The Public Law Library of King County was already a great resource for those who need access to legal information. Physically located in the King County Courthouse in Seattle and the Maleng Regional Justice Center in Kent, the law library provides reference assistance, classes, and access to legal resources. The newly revamped website provides access to their excellent guides, podcasts, and information. Check it out and let them know what you think.
With over 2.65 million volumes, the Law Library of Congress is the world’s largest law library. Founded in 1832, the law library of Congress has continuously served as the official law library for both Congress and the Supreme Court.

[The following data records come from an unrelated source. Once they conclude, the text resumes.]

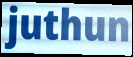
juthunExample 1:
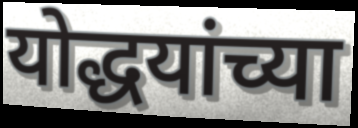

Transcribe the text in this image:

योद्धयांच्या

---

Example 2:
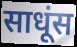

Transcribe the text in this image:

साधूंस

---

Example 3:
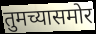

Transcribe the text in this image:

तुमच्यासमोर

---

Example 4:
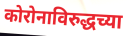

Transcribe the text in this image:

कोरोनाविरुद्धच्या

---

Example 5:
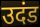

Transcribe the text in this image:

उदंड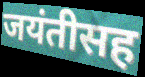
जयंतीसह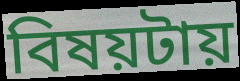
বিষয়টায়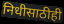
निधीसाठीही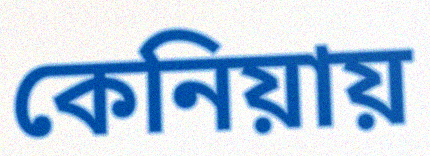
কেনিয়ায়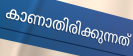
കാണാതിരിക്കുന്നത്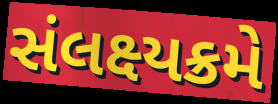
સંલક્ષ્યક્રમે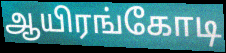
ஆயிரங்கோடி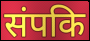
संपकि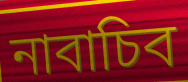
নাবাচিব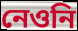
নেওনি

Library interiors are often works of art in themselves. Flavorwire has published The 25 Most Beautiful College Libraries in the World. Check out the stunning photos.

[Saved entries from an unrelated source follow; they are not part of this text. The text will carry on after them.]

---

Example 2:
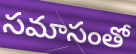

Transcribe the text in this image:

సమాసంతో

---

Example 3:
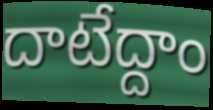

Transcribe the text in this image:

దాటేద్దాం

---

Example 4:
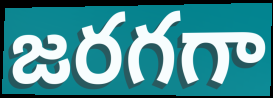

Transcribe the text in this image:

జరగగా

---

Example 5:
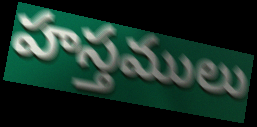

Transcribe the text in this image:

హస్తములుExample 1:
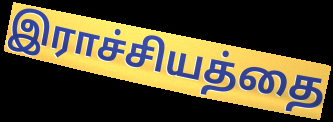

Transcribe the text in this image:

இராச்சியத்தை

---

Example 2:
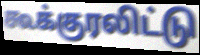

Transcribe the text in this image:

கூக்குரலிட்டு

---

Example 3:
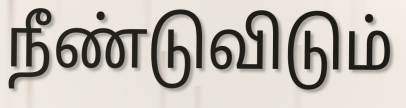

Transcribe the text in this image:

நீண்டுவிடும்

Founded in 1475, the library at the Vatican is one of the world’s oldest continually operating libraries. The Vatican library houses a large collection, including 1.1 million printed books, 75,000 manuscripts and 8,500 incunabula (as pictured here, a hand-printed manuscript that was common in Europe prior to the invention of the printing press). Though closed to the public for several years of restoration, the Vatican library re-opened in September of 2010.
While many libraries in the ancient world pre-dated it, the library at St. Catherine’s Monastery in Sinai, Egypt has been continually running since about 565 AD. Constructed near the site of the burning bush, St. Catherine’s was difficult to access for many years, as it required a 10 day trip by camel. The library currently houses about 5000 early printed books and 2000 scrolls. Included in the collection are some of the earliest printed works of Plato and Homer, along with pieces of a bible from the 4th century. You can also find St. Catherine’s Monastery on the web.
With the advent of online indexes, library card catalogs are now virtually obsolete. Amazing to think that less than 30 years ago, you may have been confronted with a seemingly endless card catalog if you wanted to access the Library of Congress. Card catalogs also required a lot of maintenance. For some reason the online-library search seems a bit more accessible.
Of all of the ancient libraries, the library at Alexandria is likely the most famous. As a symbol of affluence in many societies, library buildings often involve the latest and greatest elements from the world of architecture. This certainly rings true for both the ancient and modern libraries at Alexandria. The ancient library of Alexandria disappeared after it was destroyed by fire in 48 BC. In 2002, Egypt completed construction of Bibliotheca Alexandrina, near the site of the ancient library. Images of the stunning architecture of Bibliotheca Alexandrina can be viewed by navigating through its homepage.